We recently had an issue arise with our Airflow instance which caused the scheduler to enter some sort of a deadlocked state in the middle of operation. In this state, all DAG runs were listed as 'scheduled' and it didn't appear as if anything at all was happening.
Initially, I thought this might be an issue with our configuration, but I couldn't quite track down why this issue wouldn't have arisen earlier and, looking at the logs, I've been seeing some strange behavior that I can't quite explain.
The most notable thing is that, for whatever reason, the Executor Class listed under all of our jobs is 'NoneType', previously 'LocalExecutor'. Looking at our logs, this change initially happened when we updated our instance two days prior to this initial deadlock, however, I have since cleared the database altogether and find that even starting from scratch, 'NoneType' is appearing.
In these same logs, I can see jobs continuously running for this DAG run, however the start and end times are less than a second apart. At the same time, all task instances are either listed a 'success' or 'scheduled' so I'm not entirely sure what the running jobs are.

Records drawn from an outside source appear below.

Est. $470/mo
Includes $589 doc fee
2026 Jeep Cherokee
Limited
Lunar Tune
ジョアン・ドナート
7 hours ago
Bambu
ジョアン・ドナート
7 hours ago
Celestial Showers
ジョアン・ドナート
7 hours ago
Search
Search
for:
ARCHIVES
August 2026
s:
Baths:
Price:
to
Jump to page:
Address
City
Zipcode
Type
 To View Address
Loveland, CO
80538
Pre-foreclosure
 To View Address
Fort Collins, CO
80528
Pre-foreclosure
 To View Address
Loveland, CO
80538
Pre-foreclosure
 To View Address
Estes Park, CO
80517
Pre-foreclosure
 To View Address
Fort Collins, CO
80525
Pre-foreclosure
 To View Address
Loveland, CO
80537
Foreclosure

If I look in the Task Instance Details for any of these scheduled tasks, I see
Upon viewing the logs in the airflow for the scheduler, nothing seem awry.

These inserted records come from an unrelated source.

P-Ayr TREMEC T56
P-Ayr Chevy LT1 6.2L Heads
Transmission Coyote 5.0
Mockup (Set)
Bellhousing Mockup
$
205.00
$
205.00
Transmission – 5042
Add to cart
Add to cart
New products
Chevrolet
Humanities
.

So to summarize, the scheduler seems to be doing it's job, as DAG runs are properly scheduled and set as 'running' however the instances themselves are not completing properly. Due to the listing of 'NoneType' instead of 'LocalExecutor' for the jobs, my theory is that there is some issue with the LocalExecutor, that's causing it not properly execute jobs. Again, clearing the database didn't seem to help this, and I now run into this deadlock almost immediately with a test DAG I'm running.
If I can provide any additional information, please let me know. I'd love to get this resolved or figured out, as we're currently unable to use Airflow because of this.